Women in Mathematics
- Author: Lynn M. Osen
- Language: English
- Genre: Non-fiction
- Publisher: MIT Press
- Publication date: 1974
- Publication place: United States

= Women in Mathematics (book) =

Book by Lynn M. Osen

Women in Mathematics is a book on women in mathematics. It was written by Lynn M. Osen, and published by the MIT Press in 1974.

==Topics==
The main content of the book is a collection of eight biographies of women mathematicians, arranged chronologically, with an additional introductory chapter and two closing chapters. The mathematicians profiled here are Hypatia, Maria Gaetana Agnesi, Émilie du Châtelet, Caroline Herschel, Sophie Germain, Mary Somerville, Sofya Kovalevskaya, and Emmy Noether.

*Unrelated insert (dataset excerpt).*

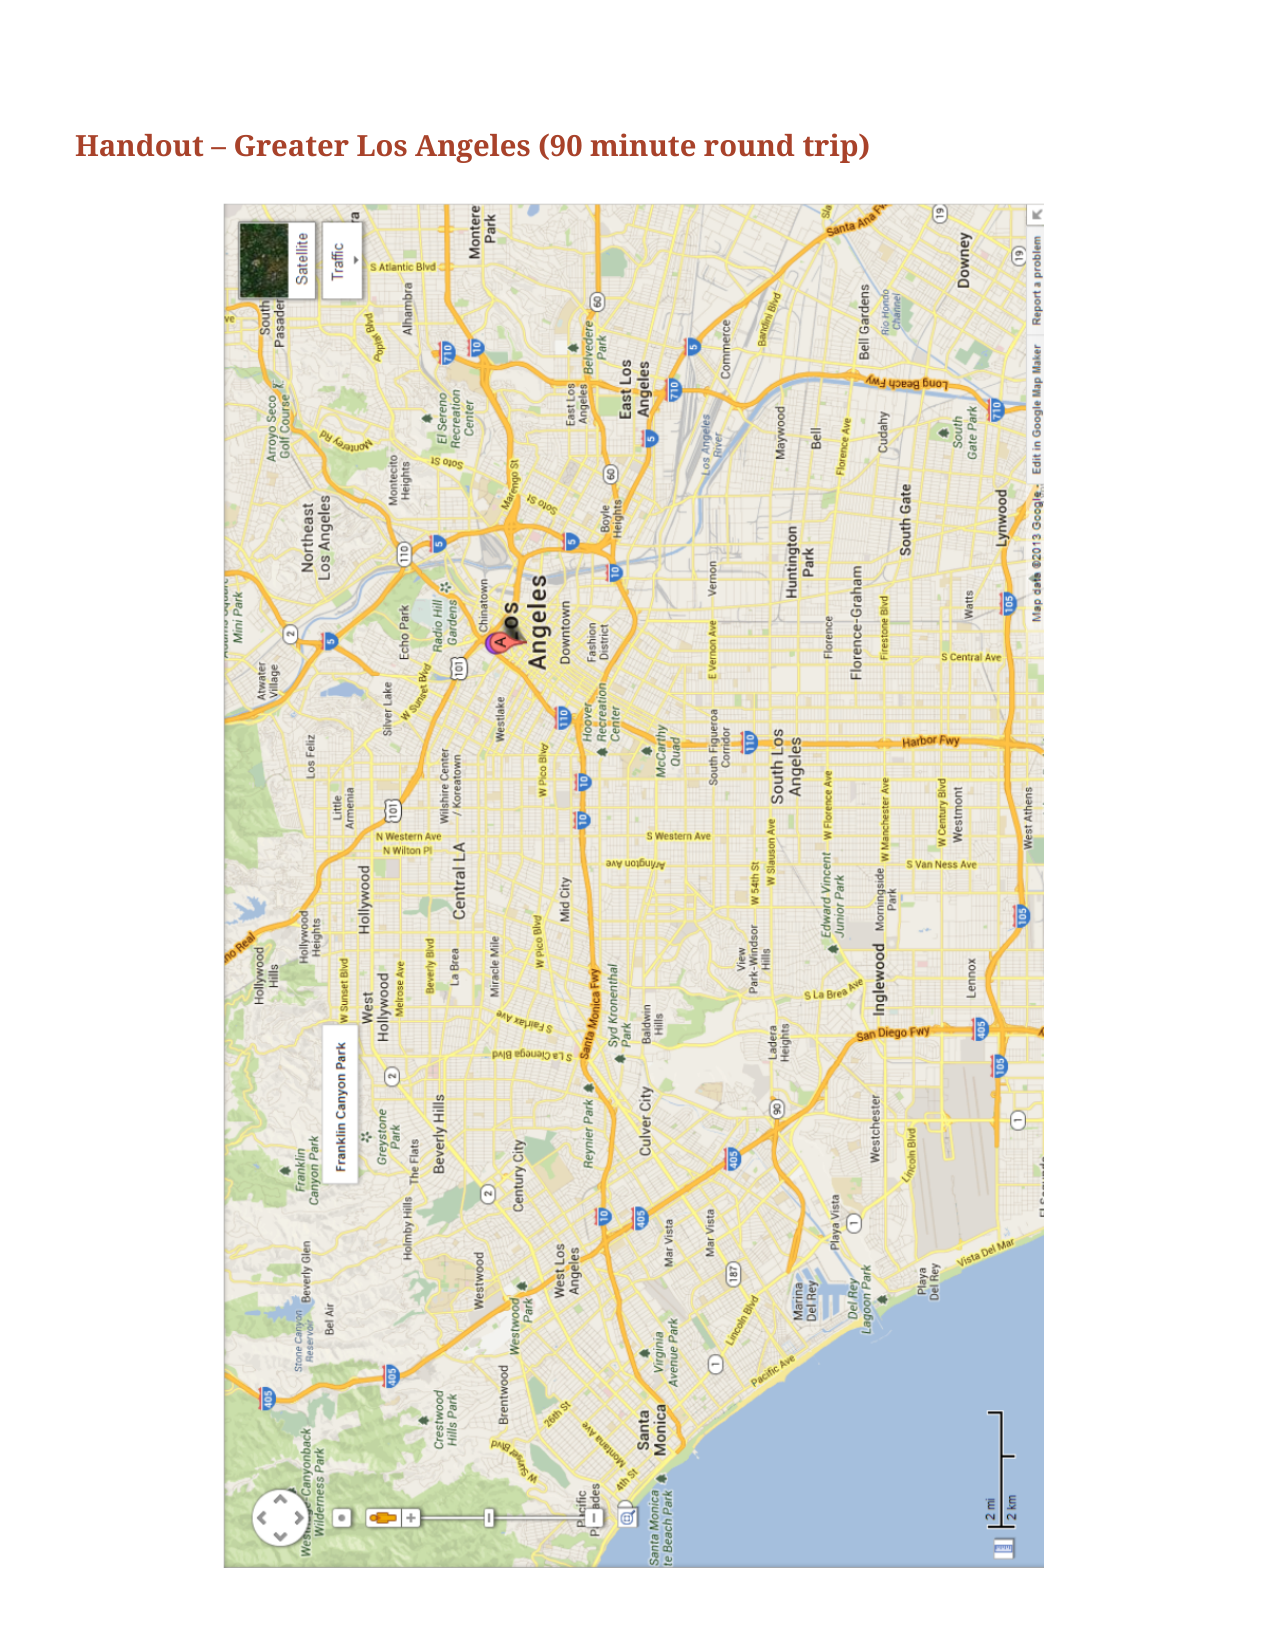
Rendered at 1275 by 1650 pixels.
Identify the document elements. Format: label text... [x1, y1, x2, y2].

subtitle Handout – Greater Los Angeles (90 minute round trip) [75, 125, 1200, 165]
picture [224, 205, 1044, 1567]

One of the two closing chapters features shorter profiles of additional women mathematicians, "rather curiously selected" and "mostly working in America". The scientists mentioned in this chapter are Mary W. Gray, Mina Rees, Lise Meitner, Maria Goeppert Mayer, Charlotte Scott, Hanna Neumann, Maria Pastori, Maria Cibrario, Jacqueline Lelong-Ferraud, Paulette Libermann (misspelled Liberman), Sophie Piccard (misspelled Picard), Olga Taussky-Todd, Emma Lehmer (misspelled Lermer), Julia Robinson, Elizabeth Scott, Grace Hopper and Dorothy Maharam Stone.

==Reception==
Although reviewer Philip Peak found the book "interesting and useful", and reviewer Florica T. Câmpan writes that it is written in a pleasant style, most reviewers were not as positive. Hardy Grant writes that Osen's profile of Hypatia has treated her "very badly" by being based primarily on a piece of fiction for children written in the early 20th century by Elbert Hubbard. Reviewer R. P. Infante writes that "Osen does not seem to know much mathematics or its history", pointing to several errors in both. Infante also bemoans the book's "narrow" and "slipshod" scholarship, consisting of vague attributions to "some scholars" in the text of the work that "invariably" lead to the work of a single author, early 20th century writer John Augustine Zahm. Reviewer Herbert Meschkowski suggests that Grace Chisholm Young should have been mentioned. And reviewers Margaret Hayman and Edith Robinson both complain about the book's focus on its subjects' victimization by society, rather than either their personal lives and personalities or their mathematical accomplishments. Michael A. B. Deakin wrote, "Sadly, the standard of Osen's scholarship did not match the importance of her subject matter."